YK: We are pretty satisfied with the number of MGI equipment that we have sold. In the last financial year, we sold five MGI devices which are more than our competitor in the country. MGI is even capable of doing spot-foiling digitally which is an added advantage. The capex for MGI is higher because of its capabilities, experience and hence the reluctance that it encounters in the offset space. The digital photo segment has completely accepted the machine since every page and document is a variable which is not the case with offset. In offset space, the digital machines also compete with the traditional offset-like processes and it is in a way a similar challenge as what we have for offset vs digital.
RR: Konica Minolta and EFI? What is status about the hardware and software integration? Is the partnership on / off?
DM: EFI is one of the most trusted partners of Konica Minolta and together we enjoy a healthy relationship. The customer’s requirement will define which platform gets integrated into the machine. It’s a choice that is given to the customer whether to opt for the Konica Minolta platform or if he has had experience with the EFI Fiery platform he could opt for it. Now the customer will even have the choice to opt for Creo platform from Kodak. 
RR: What are your expectations in the next 12 months from the Indian market?

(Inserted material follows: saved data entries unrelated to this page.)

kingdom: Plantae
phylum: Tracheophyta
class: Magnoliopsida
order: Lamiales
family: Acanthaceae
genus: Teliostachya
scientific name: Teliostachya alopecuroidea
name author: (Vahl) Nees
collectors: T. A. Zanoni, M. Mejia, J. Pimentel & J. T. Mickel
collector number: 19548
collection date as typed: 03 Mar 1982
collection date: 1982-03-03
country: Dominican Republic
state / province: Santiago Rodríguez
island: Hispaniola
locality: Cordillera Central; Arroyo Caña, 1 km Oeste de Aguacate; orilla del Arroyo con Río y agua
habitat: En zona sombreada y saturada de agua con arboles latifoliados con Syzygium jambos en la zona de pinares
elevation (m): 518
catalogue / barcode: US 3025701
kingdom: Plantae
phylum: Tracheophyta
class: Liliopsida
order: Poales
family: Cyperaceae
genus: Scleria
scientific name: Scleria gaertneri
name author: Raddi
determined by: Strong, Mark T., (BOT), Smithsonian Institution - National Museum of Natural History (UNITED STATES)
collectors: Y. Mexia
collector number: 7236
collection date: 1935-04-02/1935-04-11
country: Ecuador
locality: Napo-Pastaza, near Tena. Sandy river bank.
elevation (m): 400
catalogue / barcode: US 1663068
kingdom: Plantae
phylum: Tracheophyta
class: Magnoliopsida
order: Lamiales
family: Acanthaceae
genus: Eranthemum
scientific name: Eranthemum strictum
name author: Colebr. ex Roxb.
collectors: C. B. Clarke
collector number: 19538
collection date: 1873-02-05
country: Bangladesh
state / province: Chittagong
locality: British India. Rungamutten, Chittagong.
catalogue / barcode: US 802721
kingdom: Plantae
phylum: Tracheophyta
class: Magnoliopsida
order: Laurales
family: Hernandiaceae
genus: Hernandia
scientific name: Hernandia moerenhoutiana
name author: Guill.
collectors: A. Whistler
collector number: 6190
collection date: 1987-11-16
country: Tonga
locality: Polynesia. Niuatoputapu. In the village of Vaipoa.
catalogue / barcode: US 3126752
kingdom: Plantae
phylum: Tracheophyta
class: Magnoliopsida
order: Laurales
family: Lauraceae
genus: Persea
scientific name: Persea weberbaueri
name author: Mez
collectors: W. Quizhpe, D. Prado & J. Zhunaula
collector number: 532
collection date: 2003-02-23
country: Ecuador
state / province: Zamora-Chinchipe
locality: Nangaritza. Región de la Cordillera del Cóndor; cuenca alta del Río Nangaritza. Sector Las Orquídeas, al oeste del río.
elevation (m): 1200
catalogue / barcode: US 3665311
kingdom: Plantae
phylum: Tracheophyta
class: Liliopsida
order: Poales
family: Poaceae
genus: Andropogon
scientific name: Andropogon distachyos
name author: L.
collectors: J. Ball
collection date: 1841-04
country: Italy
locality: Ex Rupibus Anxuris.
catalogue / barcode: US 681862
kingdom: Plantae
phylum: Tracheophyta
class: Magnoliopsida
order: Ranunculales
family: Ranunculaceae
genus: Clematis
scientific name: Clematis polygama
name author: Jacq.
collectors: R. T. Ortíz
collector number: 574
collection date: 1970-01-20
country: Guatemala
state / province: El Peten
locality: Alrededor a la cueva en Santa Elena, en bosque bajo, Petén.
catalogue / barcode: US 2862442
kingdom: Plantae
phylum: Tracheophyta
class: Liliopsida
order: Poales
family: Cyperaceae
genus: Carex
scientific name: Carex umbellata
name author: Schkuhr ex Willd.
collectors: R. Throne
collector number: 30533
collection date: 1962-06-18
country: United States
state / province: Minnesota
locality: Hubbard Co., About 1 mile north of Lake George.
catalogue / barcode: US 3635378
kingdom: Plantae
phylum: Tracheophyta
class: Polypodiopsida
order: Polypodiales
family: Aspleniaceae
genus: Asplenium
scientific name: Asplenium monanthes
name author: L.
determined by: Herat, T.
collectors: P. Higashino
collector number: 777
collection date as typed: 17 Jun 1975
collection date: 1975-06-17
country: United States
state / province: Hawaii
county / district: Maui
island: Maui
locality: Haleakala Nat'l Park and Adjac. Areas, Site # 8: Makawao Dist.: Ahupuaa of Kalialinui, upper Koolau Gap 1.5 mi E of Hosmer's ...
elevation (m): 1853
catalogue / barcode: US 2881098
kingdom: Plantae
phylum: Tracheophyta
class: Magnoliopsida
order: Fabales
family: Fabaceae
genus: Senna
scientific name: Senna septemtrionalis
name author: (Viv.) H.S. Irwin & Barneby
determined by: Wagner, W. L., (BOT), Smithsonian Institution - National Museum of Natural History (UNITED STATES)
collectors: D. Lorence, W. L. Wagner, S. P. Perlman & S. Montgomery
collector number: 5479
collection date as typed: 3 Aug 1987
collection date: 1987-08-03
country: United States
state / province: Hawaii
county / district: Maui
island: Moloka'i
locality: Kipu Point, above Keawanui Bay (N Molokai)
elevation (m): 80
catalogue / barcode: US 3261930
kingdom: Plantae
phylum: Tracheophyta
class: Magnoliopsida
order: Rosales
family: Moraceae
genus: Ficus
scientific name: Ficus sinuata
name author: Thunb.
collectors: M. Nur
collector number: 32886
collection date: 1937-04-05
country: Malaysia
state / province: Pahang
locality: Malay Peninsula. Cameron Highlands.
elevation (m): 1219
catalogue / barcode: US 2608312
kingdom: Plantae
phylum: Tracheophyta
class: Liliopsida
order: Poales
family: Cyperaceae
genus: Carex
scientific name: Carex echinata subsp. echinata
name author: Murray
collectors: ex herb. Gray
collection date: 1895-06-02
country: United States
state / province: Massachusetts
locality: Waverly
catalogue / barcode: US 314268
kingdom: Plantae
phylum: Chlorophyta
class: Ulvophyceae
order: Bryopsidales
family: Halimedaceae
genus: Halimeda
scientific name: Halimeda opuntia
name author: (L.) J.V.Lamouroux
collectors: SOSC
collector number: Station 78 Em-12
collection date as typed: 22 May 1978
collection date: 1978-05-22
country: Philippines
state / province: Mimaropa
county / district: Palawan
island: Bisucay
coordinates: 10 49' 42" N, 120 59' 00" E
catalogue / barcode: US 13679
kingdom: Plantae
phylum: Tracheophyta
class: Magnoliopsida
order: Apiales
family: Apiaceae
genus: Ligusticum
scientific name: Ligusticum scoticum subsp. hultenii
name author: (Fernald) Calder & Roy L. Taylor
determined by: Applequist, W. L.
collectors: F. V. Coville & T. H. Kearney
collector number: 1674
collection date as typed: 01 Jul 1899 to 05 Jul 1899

DM: We have had significant growth since foundation of the company in 6 years ago and we are planning the same double digit growth for this year as well. That is a bare minimum. Other than that, with regards to Konica Minolta as a group, we are now more focussed towards workflow solutions as well and don’t just want to remain the hardware provider. 
YK: Besides new hardware, we are also introducing the complete workflow software. We have tied up with an Ahmedabad- based firm for providing web-to-print solutions to our customers. We are also coming up with cloud-based colour management solution which is called Accurio Cloud Eye through which the customer will be able to simulate same colour at multiple devices and print sites. Then there is job management software that we will come up with and Management Information System (MIS) for shopfloor management.
RR: Final question. How do you unwind? What do you do when you are not working?
DM: I like to travel across the globe. I would love to visit places in India like Shimla and Darjeeling. I also watch a lot of films. The Indian films that I have seen are 3 Idiots and Bahubaali, but I admire the Japanese master Hayao Miyazaki and have seen all of his animation films.